Do you daily drive Aerc? How's the experience been?


I do, backed by mbsync and notmuch. I've tried most email clients and aerc is what's stuck around for the past few years.

If you're looking for something more graphical/visual, Asteroid's worth a try, too.


I do, with mbsync for offline sync. It is great, also with the git email workflow! The author (Drew Devault) has a few videos showing how to use it with git that got me into it.


I am actually not aware of mutt, but now that two others have mentioned it, I will definitely take a look!

Thanks!

do you use it? What do you use it most for?


I've stopped using it so maybe not the best person to contribute an answer, but I used it most for purely terminal, purely keyboard driven email.

Being able to do things on a headless VM over SSH is very useful to me.

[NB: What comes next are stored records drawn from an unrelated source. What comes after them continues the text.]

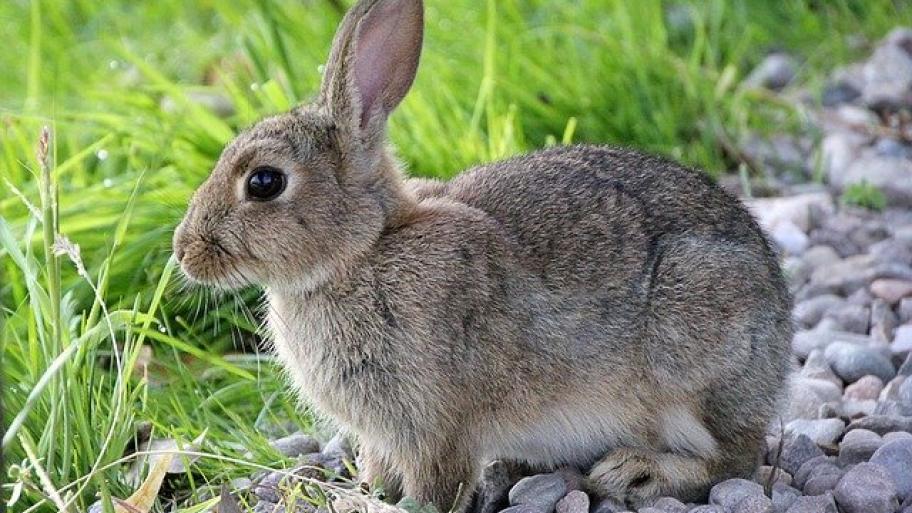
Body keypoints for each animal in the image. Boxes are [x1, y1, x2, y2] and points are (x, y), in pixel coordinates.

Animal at [172, 0, 793, 510]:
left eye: (264, 182)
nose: (184, 252)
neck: (364, 251)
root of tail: (781, 330)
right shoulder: (384, 432)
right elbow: (380, 467)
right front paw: (364, 492)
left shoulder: (435, 424)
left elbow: (435, 485)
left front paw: (400, 505)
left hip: (695, 354)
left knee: (734, 459)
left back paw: (636, 473)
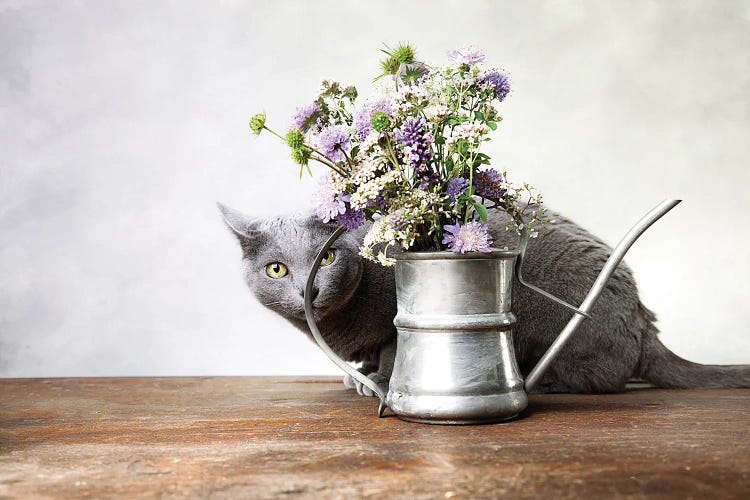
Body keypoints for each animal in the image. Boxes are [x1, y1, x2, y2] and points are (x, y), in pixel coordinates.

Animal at [219, 203, 750, 394]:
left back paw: (551, 383)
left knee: (602, 379)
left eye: (326, 258)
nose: (307, 288)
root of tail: (644, 320)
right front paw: (359, 376)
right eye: (276, 269)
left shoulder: (392, 321)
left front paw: (382, 381)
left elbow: (391, 350)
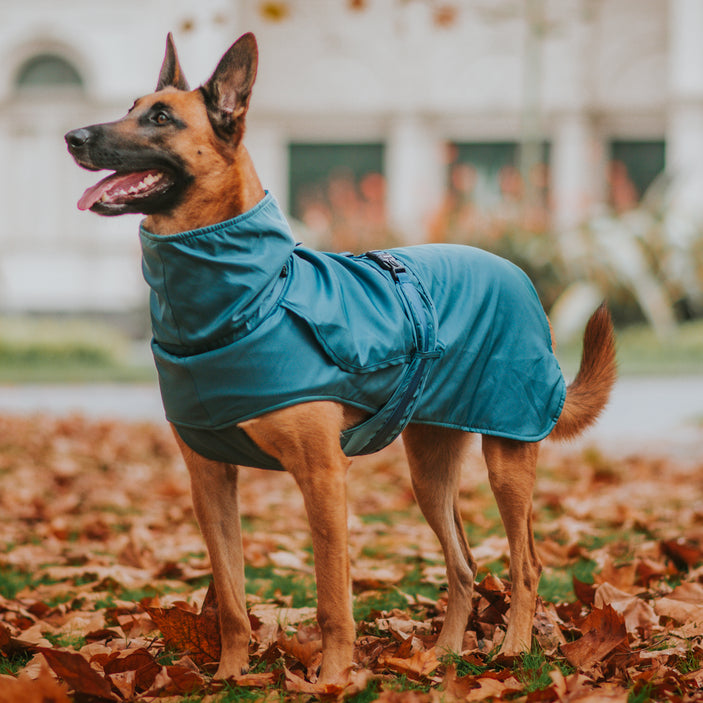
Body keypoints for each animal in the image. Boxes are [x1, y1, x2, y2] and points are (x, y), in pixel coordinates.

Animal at [64, 34, 616, 688]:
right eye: (130, 107)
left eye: (161, 119)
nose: (73, 136)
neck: (250, 297)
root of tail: (514, 269)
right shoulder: (210, 482)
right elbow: (230, 599)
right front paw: (230, 675)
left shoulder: (322, 476)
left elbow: (332, 600)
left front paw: (331, 680)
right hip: (429, 471)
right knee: (462, 563)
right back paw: (444, 655)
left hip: (507, 458)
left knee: (525, 562)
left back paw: (511, 650)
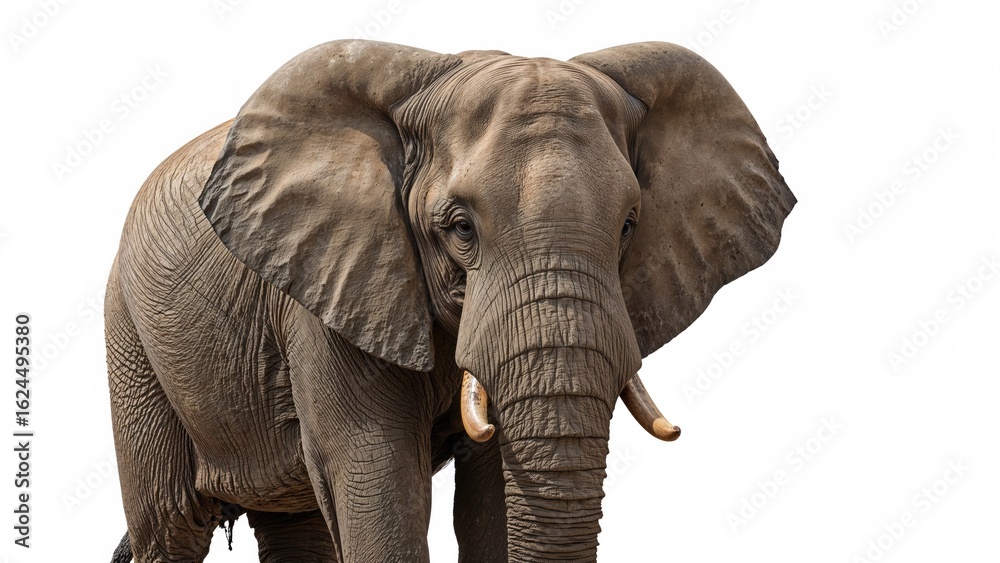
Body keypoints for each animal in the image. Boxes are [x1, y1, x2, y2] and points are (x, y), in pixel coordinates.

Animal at [105, 39, 794, 562]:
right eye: (461, 228)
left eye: (628, 227)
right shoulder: (329, 291)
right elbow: (378, 476)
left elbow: (492, 498)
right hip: (130, 339)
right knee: (172, 528)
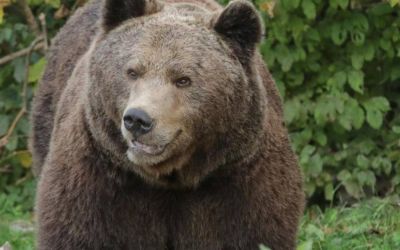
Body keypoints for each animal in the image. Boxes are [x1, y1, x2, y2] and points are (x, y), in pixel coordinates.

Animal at [31, 0, 304, 249]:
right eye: (132, 71)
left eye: (183, 79)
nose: (137, 120)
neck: (170, 178)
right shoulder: (100, 177)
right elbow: (80, 231)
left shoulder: (239, 178)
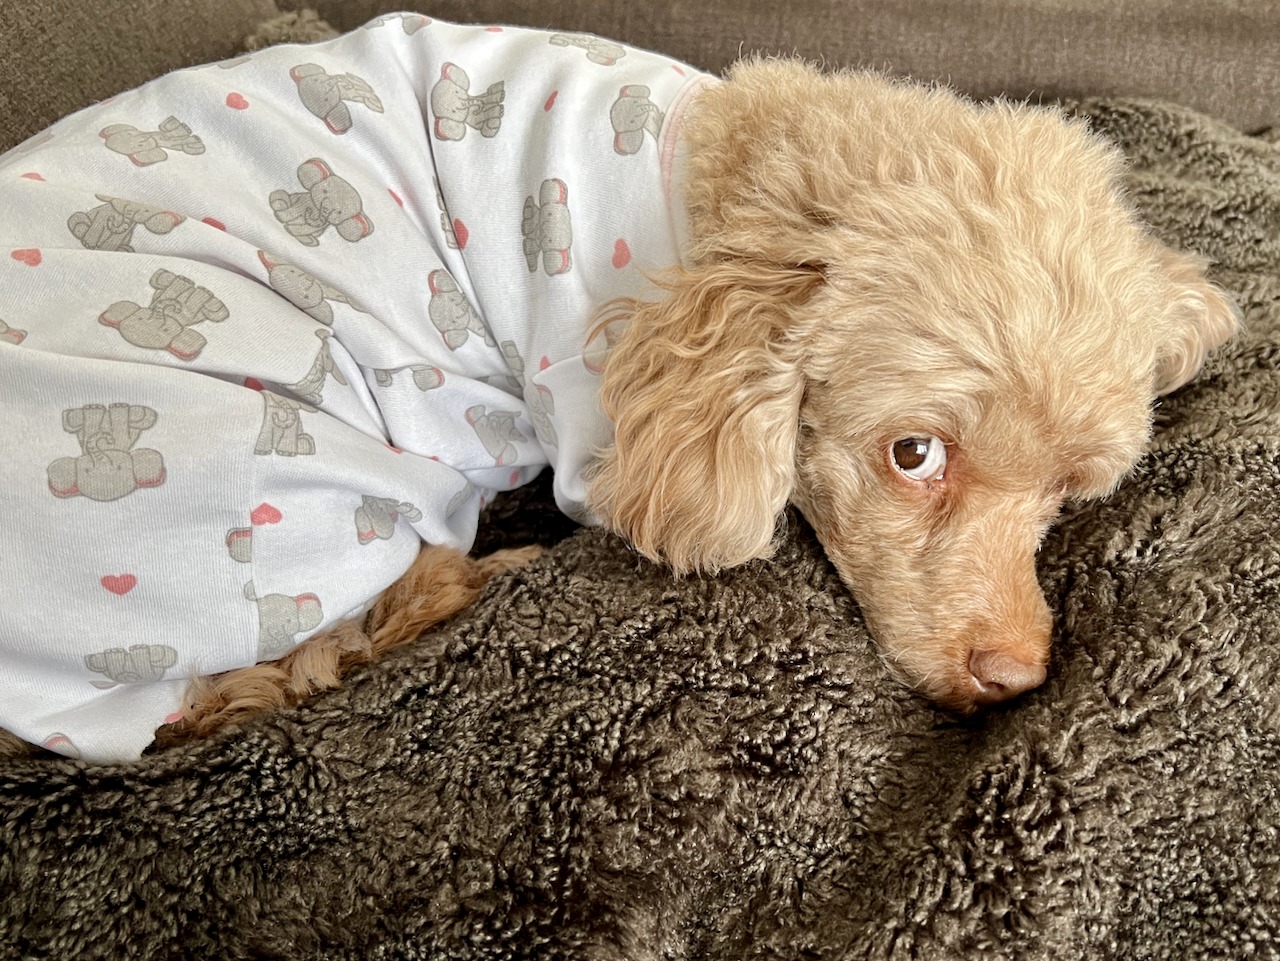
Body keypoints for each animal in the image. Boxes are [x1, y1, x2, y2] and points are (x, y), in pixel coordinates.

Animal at [0, 17, 1237, 761]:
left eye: (1068, 494)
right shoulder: (590, 413)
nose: (1014, 677)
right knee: (310, 646)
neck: (737, 182)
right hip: (290, 462)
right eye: (912, 454)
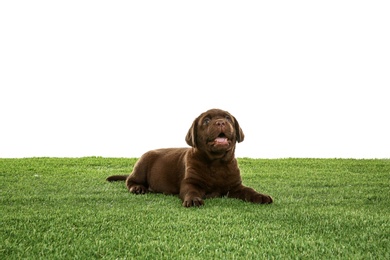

At one point I even dispensed with a graphical environment on my Linux machine, and just used tmux and a pseudo terminal!

Given my use case, I don't think the command line aspect is worth targeting for you in any way, but the keyboard only definitely would be! That doesn't mean it can't support a mouse, but if it can be completely driven with just the keyboard, that is a massive selling point to me.

Awesome work by the way! Really cool to see someone building an open source Superhuman!


Mutt is very well known. People are very opinionated about the way they use email. If you want to build an email client, I would go familiarize yourself with the massively popular mail clients like mutt, Thunderbird, Outlook. A lot of effort has been spent learning how to do email.


Yeap, have used thunderbird an outlook.

Email client are a lot like pokemons, trying to collect them all!

What do you use today? And how do you find it?


All that text and not a single screenshot. What does it actually look and feel like to use?


If you ever used vim, then that is what mutt is to email. You need to learn it and configure it, which can take some time, same as emacs or vim.